Here’s a Letter-to-the-Editor of the British Times Literary Supplement. They wanted to publish it; I knew they would; Britons like a pedant. But they want private information about me, which I’m unwilling to disclose. What is it about so many private organizations these days that they act like government? On making a purchase, salesclerks will routinely ask for one’s address. Are they nuts? And most people comply. My husband takes cover whenever a salesperson dares to so pry.

Dear Editor,

In his review of Robert Alter’s The Five Books of Moses (TLS, June 24, 2005), John Barton praises the author’s translation of the Torah for “brilliantly imitating the Hebrew without sacrificing intelligibility.”
As someone who greatly admires the biblical narrator, I certainly agree that “welter and waste” does justice to “tohu vavohu” (Genesis 1:1), which Barton or the author transliterated to read “tohu wabohu.” Whence does that bowdlerization come? There’s no “wabohu” in Genesis 1:1—there’s no “wabohu” in the Hebrew language!
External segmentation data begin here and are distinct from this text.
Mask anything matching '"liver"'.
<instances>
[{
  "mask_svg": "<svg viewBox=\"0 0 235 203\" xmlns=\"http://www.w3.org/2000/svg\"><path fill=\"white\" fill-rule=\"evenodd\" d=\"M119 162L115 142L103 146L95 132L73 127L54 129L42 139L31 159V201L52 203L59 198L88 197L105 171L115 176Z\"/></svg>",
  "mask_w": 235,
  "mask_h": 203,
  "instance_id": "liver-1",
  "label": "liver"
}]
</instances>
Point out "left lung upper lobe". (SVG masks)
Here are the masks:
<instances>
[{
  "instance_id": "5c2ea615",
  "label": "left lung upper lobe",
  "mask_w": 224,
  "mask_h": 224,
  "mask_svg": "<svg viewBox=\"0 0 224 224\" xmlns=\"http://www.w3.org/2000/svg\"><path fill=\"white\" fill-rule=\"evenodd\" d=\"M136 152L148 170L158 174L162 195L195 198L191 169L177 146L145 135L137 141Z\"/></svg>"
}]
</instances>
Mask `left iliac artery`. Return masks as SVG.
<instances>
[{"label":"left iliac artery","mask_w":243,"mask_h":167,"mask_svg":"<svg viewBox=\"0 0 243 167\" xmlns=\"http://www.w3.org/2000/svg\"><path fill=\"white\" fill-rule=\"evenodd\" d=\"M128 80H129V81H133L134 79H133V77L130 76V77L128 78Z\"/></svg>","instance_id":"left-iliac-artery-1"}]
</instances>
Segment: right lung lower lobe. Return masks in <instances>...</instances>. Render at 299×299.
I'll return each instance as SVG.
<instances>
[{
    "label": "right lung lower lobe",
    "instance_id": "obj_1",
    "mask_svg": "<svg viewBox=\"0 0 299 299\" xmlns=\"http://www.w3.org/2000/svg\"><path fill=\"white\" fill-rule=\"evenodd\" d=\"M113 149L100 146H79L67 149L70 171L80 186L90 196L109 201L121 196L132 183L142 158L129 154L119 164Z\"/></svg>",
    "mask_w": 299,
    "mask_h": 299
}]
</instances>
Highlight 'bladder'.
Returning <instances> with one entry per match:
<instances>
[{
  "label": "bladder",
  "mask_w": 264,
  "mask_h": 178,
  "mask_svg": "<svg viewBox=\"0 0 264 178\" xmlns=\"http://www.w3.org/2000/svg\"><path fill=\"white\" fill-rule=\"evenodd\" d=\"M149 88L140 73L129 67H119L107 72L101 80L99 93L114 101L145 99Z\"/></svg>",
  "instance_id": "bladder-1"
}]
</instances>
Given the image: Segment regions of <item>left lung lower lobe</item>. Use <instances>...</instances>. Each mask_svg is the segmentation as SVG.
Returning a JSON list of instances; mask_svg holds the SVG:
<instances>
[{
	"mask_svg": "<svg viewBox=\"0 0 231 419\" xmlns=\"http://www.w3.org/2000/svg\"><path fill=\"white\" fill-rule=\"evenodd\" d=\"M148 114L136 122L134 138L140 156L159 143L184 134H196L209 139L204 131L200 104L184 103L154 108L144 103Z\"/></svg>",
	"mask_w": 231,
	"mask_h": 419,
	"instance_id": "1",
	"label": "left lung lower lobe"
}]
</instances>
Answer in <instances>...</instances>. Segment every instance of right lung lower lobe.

The first letter in vavohu is a “vav,” which is never a “w,” and here it’s pronounced “va.” The next Barton or Alter-bungled letter is an unpunctuated “Bet” (B), pronounced “v” too. Its enunciation here is “vo.” Hence, “vavohu.” I’m not sure how better to denote an unpunctuated “Bet” in English, but it’s certainly not a “b.”
So many scholarly writers, who profess to know Hebrew, habitually muck up the English transliteration of Hebrew words. Why?